_Page excerpt_
For more information about the vulnerabilities, see Microsoft Security Advisory ADV180002. For general guidance to mitigate this class of vulnerability, see Guidance for mitigating speculative execution side-channel vulnerabilities

How to obtain and install the update


This update is also available through Windows Server Update Services (WSUS), or the Microsoft Update Catalog website.

Note:
This update will not be downloaded and installed automatically via Windows Update.

Available SQL Patches

At the time of publication, the following updated SQL Server builds are available for download:

Servicing release

4057122 Description of the security update for SQL Server 2017 GDR: January 3, 2018
4058562 Description of the security update for SQL Server 2017 RTM CU3: January 3, 2018
4058561 Description of the security update for SQL Server 2016 SP1 CU7: January 3, 2018
4057118 Description of the security update for SQL Server 2016 GDR SP1: January 3, 2018
4058559 Description of the security update for SQL Server 2016 CU: January 6, 2018
4058560 Description of the security update for SQL Server 2016 GDR: January 6, 2018
4057117 Description of the security update for SQL Server 2014 SP2 CU10: January 16, 2018
4057120 Description of the security update for SQL Server 2014 SP2 GDR: January 16, 2018
4057116 Description of the security update for SQL Server 2012 SP4 GDR: January 12, 2018
4057115 Description of the security update for SQL Server 2012 SP3 GDR: January, 2018
4057121 Description of the security update for SQL Server 2012 SP3 CU: January, 2018
4057114 Description of the security update for SQL Server 2008 SP4 GDR: January 6, 2018
4057113 Description of the security update for SQL Server 2008 R2 SP3 GDR: January 6, 2018

This document will be updated when additional updated builds are available.

_Material_
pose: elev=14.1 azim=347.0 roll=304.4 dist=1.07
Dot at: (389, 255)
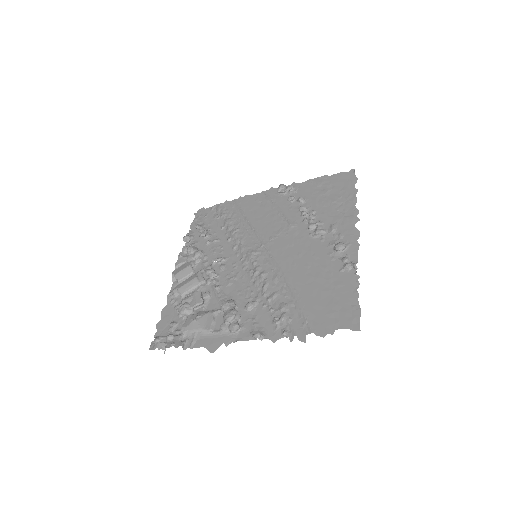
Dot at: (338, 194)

_Set of tasks_
**A.** Shorten the paragraph in the SQL Server update page that begins "For more information about the vulnerabilities", keeping its main facts.
**B.** From the SQL Server update page, copy word for word the passage starting at "For more information" and ending at "Update Catalog website.".

_Solved tasks_
**A.** Microsoft Security Advisory ADV180002 gives details on the vulnerabilities. "Guidance for mitigating speculative execution side-channel vulnerabilities" gives general mitigation advice for this class of vulnerability.

**B.**
For more information about the vulnerabilities, see Microsoft Security Advisory ADV180002. For general guidance to mitigate this class of vulnerability, see Guidance for mitigating speculative execution side-channel vulnerabilities

How to obtain and install the update


This update is also available through Windows Server Update Services (WSUS), or the Microsoft Update Catalog website.